I am curious as to their actual audience, a difficult determination due to the anonymity of the internet.  And yet, these are questions that have to be asked in order to determine whether or not the rhetoric of Church Online actually achieves its goals.  I want to know:  Is Church Online the primary religious experience for participants, or is it supplemental?  How do participants find Church Online, and what prompts them to stay?  What is their religious background, and how does that background affect their response to the rhetoric?  I also want to know: How many participants begin attending one of LifeChurch’s actual campuses, and how many begin attending another church?
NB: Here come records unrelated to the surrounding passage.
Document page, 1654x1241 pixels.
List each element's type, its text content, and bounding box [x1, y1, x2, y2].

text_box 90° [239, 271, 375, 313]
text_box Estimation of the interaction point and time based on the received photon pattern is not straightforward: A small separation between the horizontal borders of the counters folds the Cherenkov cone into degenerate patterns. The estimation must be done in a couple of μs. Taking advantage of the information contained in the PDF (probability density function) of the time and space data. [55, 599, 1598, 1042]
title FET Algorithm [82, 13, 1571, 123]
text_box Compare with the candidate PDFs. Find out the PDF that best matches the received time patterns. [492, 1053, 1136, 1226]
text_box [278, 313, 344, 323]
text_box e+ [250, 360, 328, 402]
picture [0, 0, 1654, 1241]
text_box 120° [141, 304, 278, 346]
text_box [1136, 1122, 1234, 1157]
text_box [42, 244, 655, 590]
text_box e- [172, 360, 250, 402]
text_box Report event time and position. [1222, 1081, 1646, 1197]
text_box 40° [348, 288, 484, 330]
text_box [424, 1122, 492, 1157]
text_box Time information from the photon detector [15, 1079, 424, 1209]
Church Online Campus Pastor Brandon Donaldson closes every service, saying:“Remember, whoever finds God finds life.” And so these next questions are probably the most important in determining the persuasiveness of rhetoric:  What effect do decisions to begin a relationship with Christ made in the cyberworld make on lives lived in the world outside the internet?  Is there long-term transformation?  These and other topics concerning the nature of online religious community and the effect of technology, particularly religious technology, depending on the way individuals think and respond to the world offer endless opportunities for research.